• _THE TASK_
Repeat the text in the data below word for word, leaving out the pictures.
-- Opening Marker --
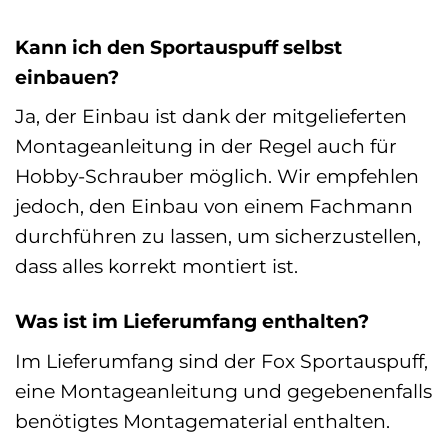
Kann ich den Sportauspuff selbst
einbauen?
Ja, der Einbau ist dank der mitgelieferten
Montageanleitung in der Regel auch für
Hobby-Schrauber möglich. Wir empfehlen
jedoch, den Einbau von einem Fachmann
durchführen zu lassen, um sicherzustellen,
dass alles korrekt montiert ist.
Was ist im Lieferumfang enthalten?
Im Lieferumfang sind der Fox Sportauspuff,
eine Montageanleitung und gegebenenfalls
benötigtes Montagematerial enthalten.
-- Closing Marker --
• _ANSWER TO THIS PROBLEM_
Kann ich den Sportauspuff selbst
einbauen?
Ja, der Einbau ist dank der mitgelieferten
Montageanleitung in der Regel auch für
Hobby-Schrauber möglich. Wir empfehlen
jedoch, den Einbau von einem Fachmann
durchführen zu lassen, um sicherzustellen,
dass alles korrekt montiert ist.
Was ist im Lieferumfang enthalten?
Im Lieferumfang sind der Fox Sportauspuff,
eine Montageanleitung und gegebenenfalls
benötigtes Montagematerial enthalten.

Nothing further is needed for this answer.